すべては、2010年の城島健司獲得で始まった。
そもそもの元凶は、2010年の城島健司獲得にあった。
狩野恵輔という期待の若手がいながらも、城島獲得に踏み切ったのは、大きな決断だった。
もっとも、この補強策を結果論で問うのはフェアではない。
経営戦略にしても、どのような組織の決定にしても、大事なのは成功・失敗ではなく、その後にどう反省し、問題を処理したかにある。ライバルである巨人がFAでの補強ばかりに走ってチームを一つにまとめられなかった過去を清算し、補強と育成を上手くミックスさせたチームを作ることができたのは、過去の失敗に学んだからだ。
城島の獲得によって、若い選手の活躍の場をなくしてしまったことは変えることができない過去だとしても、未来を変えることはできたはずだった。しかし、阪神は迷走を続けたのだ。
藤井、今成、日高、鶴岡と毎年他球団から捕手を獲得。
城島以降も、阪神は毎年他球団から捕手を獲得している。
'11年にはFAで藤井彰人を獲得、'12年にはトレードで日ハムから今成亮太、'13年にはオリックスからFAで日高剛、そして、今季は鶴岡を獲得したというわけである。実は、ドラフト以外での捕手獲得数は、阪神が他球団を圧倒している。
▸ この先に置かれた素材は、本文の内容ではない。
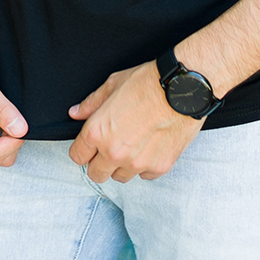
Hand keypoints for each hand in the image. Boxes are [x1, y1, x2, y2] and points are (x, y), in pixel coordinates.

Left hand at [67, 63, 201, 182]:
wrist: (182, 88)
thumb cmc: (148, 82)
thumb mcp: (112, 85)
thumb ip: (91, 104)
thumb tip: (76, 113)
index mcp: (97, 132)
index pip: (77, 156)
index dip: (82, 150)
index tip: (89, 147)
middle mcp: (114, 152)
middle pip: (96, 174)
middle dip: (99, 163)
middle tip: (109, 149)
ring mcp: (137, 163)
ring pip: (121, 177)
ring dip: (122, 166)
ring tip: (132, 146)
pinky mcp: (159, 167)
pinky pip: (145, 175)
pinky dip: (145, 165)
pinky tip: (150, 147)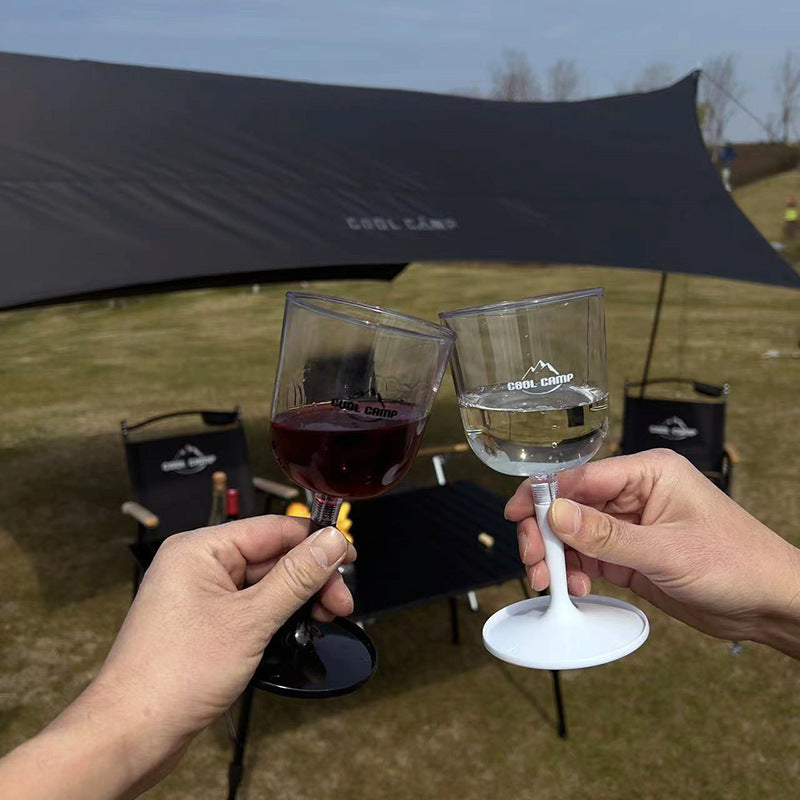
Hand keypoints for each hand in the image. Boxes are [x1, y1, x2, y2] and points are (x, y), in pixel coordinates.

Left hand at [100, 516, 354, 745]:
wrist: (131, 734)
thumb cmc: (173, 676)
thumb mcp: (251, 620)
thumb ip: (296, 577)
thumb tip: (331, 542)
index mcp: (201, 549)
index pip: (273, 529)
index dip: (316, 542)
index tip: (349, 557)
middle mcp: (198, 565)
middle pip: (272, 556)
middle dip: (311, 578)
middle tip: (340, 603)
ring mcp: (200, 595)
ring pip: (264, 583)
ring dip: (297, 600)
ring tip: (324, 620)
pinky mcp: (205, 623)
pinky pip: (250, 606)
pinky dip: (277, 617)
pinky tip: (297, 629)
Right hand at [506, 450, 799, 654]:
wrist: (770, 604)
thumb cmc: (737, 563)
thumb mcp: (665, 549)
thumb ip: (606, 534)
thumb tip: (556, 513)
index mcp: (648, 472)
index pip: (582, 476)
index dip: (544, 494)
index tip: (517, 513)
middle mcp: (635, 493)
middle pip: (572, 505)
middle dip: (548, 532)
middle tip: (534, 560)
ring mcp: (631, 525)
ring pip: (576, 533)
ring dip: (559, 557)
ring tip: (551, 582)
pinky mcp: (631, 555)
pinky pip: (590, 557)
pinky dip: (576, 573)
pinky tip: (576, 588)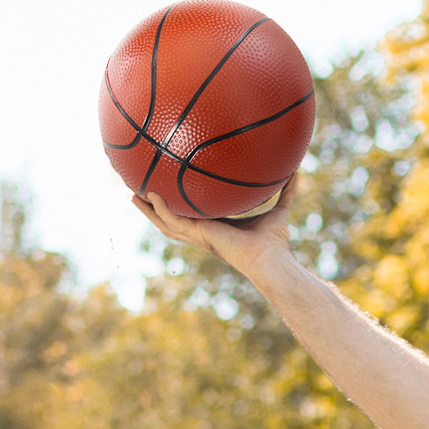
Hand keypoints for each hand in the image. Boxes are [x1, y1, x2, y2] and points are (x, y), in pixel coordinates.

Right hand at [132, 179, 297, 273]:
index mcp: (215, 227)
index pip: (190, 215)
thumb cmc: (276, 243)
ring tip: (131, 193)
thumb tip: (297, 168)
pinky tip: (151, 194)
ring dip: (147, 210)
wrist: (272, 260)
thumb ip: (287, 189)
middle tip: (136, 192)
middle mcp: (203, 233)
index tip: (167, 191)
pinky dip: (161, 209)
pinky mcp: (200, 236)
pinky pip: (174, 222)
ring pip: (165, 223)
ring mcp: (199, 236)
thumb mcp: (280, 208)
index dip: (177, 205)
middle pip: (170, 220)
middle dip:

今成は年齢が若く、トレードでの補強だったから理解できても、城島、藤井、日高、そして、今回の鶴岡は同世代(正確には、城島と藤井が同級生、日高と鶴岡はその1学年下)であり、このような偏ったチーム編成はいかにチームの編成方針にビジョンがないかを示している。
しかも、これらの補強が中村GM就任前後でまったく変わっていない。
過去を変えるための中村氏の就任であるはずが、いまだに色が見えてこないというのは、過去から何も学べてないように思えて仕方がない。厳しい年俸査定を断行するなどして、球界の革命児ともなりつつある中日の落合博満GMとは、雲泥の差といえるのではないか。